Home  /  Resources & support  /  FAQs  /  Estimating correlations with survey data
Note: This FAQ is for users of Stata 11. It is not relevant for more recent versions.

The following discussion was extracted from a question and response that was posted on Statalist.

How can I estimate correlations and their level of significance with survey data?

Title   Estimating correlations with survey data
Author Bill Sribney, StataCorp

There are two options:

(1) use correlate with aweights for point estimates of the correlation.

(2) use svy: regress for p-values. Do svy: regress y x and svy: regress x y and take the biggest p-value, which is the conservative thing to do.

Consider a fixed finite population of N elements from which the sample was drawn. The population (i.e., true) value of Pearson’s correlation coefficient rho for two variables X and Y is

                      N         _         _
                     Sum (Y_i - Y)*(X_i - X)
                     i=1
   
        rho = -------------------------------------------
   
                 N         _         N         _
              {[Sum (Y_i - Y)^2] * [Sum (X_i - X)^2]}^1/2
                i=1                 i=1

where the sums are over all elements of the population.

From my viewpoint, rho is a fixed population parameter that one estimates based on a sample.
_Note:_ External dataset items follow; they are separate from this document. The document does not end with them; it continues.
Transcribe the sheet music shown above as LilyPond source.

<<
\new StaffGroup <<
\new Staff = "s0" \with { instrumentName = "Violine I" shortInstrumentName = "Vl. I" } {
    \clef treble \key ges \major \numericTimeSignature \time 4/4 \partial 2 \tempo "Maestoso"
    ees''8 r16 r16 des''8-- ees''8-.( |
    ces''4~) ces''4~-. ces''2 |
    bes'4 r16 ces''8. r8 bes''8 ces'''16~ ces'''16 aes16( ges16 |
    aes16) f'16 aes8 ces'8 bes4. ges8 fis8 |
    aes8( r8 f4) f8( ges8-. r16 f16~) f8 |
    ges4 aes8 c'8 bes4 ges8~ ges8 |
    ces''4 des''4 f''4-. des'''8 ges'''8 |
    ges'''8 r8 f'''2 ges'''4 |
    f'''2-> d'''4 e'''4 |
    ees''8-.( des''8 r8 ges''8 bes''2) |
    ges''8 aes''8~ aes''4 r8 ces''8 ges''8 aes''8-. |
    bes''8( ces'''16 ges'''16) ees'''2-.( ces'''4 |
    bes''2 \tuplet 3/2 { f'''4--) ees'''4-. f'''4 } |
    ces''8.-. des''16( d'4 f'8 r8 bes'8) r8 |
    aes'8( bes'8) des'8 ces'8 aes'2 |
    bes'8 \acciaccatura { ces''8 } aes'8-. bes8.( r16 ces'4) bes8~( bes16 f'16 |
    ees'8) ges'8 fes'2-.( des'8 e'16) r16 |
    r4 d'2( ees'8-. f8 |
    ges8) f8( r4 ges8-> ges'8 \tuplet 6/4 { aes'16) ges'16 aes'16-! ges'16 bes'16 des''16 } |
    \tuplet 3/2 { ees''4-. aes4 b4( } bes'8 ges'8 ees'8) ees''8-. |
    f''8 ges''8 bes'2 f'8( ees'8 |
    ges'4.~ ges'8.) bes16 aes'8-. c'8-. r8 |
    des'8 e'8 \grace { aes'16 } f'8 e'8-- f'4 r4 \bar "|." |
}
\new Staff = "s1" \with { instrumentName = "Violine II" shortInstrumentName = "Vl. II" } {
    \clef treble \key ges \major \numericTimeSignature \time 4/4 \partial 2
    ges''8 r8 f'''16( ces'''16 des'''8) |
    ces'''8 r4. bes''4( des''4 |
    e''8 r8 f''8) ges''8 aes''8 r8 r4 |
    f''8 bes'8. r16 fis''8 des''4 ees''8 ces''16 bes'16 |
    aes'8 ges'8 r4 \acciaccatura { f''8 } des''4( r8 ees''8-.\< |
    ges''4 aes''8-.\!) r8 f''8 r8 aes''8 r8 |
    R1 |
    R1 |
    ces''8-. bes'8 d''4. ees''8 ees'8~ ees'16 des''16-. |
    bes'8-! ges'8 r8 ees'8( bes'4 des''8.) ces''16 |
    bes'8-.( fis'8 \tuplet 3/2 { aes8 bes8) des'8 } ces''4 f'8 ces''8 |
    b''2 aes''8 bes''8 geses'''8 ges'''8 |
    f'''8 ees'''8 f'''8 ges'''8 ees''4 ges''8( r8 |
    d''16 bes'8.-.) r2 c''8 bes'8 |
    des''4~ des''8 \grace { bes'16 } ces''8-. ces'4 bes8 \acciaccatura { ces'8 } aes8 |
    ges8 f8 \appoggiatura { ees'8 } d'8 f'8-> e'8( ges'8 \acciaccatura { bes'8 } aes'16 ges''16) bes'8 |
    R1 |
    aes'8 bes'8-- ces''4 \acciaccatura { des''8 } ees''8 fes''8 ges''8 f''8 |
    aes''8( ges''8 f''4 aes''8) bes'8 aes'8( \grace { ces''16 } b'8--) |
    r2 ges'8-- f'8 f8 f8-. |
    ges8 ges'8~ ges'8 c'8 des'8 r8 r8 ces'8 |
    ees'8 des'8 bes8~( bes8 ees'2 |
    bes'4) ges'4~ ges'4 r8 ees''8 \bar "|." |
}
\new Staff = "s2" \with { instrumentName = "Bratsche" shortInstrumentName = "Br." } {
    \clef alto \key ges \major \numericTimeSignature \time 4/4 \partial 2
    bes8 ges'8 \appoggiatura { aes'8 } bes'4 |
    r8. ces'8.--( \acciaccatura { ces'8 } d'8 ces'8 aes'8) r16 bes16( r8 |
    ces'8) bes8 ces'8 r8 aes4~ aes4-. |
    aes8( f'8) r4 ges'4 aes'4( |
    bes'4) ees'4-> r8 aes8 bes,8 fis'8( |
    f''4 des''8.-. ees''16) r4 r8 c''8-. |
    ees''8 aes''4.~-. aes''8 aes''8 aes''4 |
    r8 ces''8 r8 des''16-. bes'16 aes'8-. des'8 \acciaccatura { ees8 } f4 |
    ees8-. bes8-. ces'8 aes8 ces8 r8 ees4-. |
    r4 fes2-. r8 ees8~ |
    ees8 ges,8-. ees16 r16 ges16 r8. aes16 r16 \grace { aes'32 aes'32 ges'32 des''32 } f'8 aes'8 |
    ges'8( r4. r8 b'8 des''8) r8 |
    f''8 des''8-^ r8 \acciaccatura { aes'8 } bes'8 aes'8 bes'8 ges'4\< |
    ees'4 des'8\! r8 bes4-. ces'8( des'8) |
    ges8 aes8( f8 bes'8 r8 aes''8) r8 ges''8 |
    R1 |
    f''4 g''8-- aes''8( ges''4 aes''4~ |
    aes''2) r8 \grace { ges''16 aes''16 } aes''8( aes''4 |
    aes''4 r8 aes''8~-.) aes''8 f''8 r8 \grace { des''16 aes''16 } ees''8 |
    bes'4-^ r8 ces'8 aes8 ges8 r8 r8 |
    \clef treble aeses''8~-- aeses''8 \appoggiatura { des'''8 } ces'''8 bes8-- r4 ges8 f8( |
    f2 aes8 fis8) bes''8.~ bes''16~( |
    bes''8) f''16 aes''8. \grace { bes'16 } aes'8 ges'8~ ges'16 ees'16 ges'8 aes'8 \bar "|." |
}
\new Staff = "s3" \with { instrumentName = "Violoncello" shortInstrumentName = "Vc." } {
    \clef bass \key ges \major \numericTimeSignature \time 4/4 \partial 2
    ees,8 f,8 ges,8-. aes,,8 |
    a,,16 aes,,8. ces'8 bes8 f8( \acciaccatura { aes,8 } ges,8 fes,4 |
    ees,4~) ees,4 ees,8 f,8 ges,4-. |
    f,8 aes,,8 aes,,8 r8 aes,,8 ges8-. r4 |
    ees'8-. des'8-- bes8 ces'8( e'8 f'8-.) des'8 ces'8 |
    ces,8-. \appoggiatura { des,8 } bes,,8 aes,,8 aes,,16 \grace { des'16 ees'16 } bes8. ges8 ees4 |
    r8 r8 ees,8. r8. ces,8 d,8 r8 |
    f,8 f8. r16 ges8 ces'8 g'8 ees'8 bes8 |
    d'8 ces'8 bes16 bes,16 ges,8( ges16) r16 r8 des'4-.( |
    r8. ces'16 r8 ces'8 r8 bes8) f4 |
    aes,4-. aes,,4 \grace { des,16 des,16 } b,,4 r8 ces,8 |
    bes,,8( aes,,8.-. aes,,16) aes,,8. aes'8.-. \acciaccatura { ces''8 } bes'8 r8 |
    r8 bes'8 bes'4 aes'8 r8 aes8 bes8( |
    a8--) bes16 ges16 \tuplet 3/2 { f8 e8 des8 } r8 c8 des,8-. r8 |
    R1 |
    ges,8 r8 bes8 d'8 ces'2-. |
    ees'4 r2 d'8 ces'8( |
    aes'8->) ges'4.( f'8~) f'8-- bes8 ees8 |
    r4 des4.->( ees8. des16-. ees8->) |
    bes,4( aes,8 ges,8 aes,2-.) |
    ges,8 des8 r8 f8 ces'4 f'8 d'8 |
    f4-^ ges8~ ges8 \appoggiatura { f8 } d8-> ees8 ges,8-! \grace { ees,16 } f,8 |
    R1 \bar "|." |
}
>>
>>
Now, rho measures the linear association of X and Y. The beta coefficient from a linear regression of Y on X (or X on Y) for the entire population yields an equivalent parameter (i.e., if one knows the population standard deviations of X and Y, one can derive the linear regression slope parameter from the correlation parameter and vice versa). The null hypotheses rho = 0 and beta = 0 are equivalent. Here I am talking about population parameters, i.e., the true values of the parameters.

A mechanical equivalence also exists for the standard estimates computed from a simple random sample. One can derive the estimate of the regression slope coefficient from the estimate of the correlation coefficient and vice versa (again, assuming one has the standard deviations).

Furthermore, the p-value from a linear regression of Y on X (or X on Y) is the same as a p-value for Pearson’s correlation coefficient for a simple random sample under the assumption of normality of the population.

Now, consider a complex survey sample.

As I wrote above, the population (i.e., true) value of Pearson’s correlation coefficient is

                      N         _         _
                     Sum (Y_i - Y)*(X_i - X)
                     i=1
   
        rho = -------------------------------------------
   
                 N         _         N         _
              {[Sum (Y_i - Y)^2] * [Sum (X_i - X)^2]}^1/2
                i=1                 i=1

where the sums are over all persons in the population.

Clearly, this population value can be estimated by replacing the various sums with weighted sums over the sample. Effectively, this is what the correlate command will compute for you when you specify aweights.

But what about a p-value?

The above comments about the equivalence of the hypotheses rho = 0 and beta = 0 might make one think, "Great, I can just use svy: regress to get a p-value for the correlation coefficient." Well, this is indeed the case, and it is indeed what I recommend, but there are some issues here that are not at all straightforward. For the linearization variance estimator used by svy: regress and regress, robust, the p-value for the slope of the regression of Y on X is not the same as the p-value for the regression of X on Y, unlike the case for the OLS regression estimator. (Try it!)

It’s really difficult to put into words why this is the case.

For a simple random sample from a normal population, the p-values for OLS regression Y on X, X on Y, and the correlation coefficient are all the same. This is really amazing if you think about it. After all, the slopes of Y on X and X on Y for OLS regressions are not inverses. An OLS regression of Y on X *IS* different from a regression of X on Y, so the simple random sample result should be considered the odd result. That the p-values of svy: regress y x and svy: regress x y are different should not be surprising.

Now, I said that the null hypotheses rho = 0 and beta = 0 are equivalent. These are hypotheses about the true population values, so how you sampled the population isn’t an issue. Since you can test beta = 0 using svy: regress, can’t this be used as a p-value for the test of rho = 0 since these are equivalent hypotheses? Well... yes! So the bottom line is that you can use either svy: regress y x or svy: regress x y as a test of rho = 0. You will likely get slightly different but very similar p-values. They are slightly different tests of the same null hypothesis.

Using linearization methods, we could produce an svy command that directly estimates the variance of the weighted estimator for rho (i.e., an estimate of the variance of the estimates produced by correlate with weights).

However, this method would not necessarily lead to any better p-values—they may in fact be worse! The estimator for rho is a ratio with the denominator containing a square root. A svy command estimating the variance of this monster would use an approximation based on the first-derivative linearization of this nonlinear function, and hence the variance estimates of the estimator of rho would be very crude. Therefore, the resulting p-values would also be very crude.

This is my advice: use correlate with aweights for point estimates of the correlation (as you are, no doubt, doing) and use svy: regress for p-values. Do svy: regress y x and svy: regress x y and take the biggest p-value—that is the conservative thing to do. This is a fine (and perhaps superior) p-value for the test of rho = 0.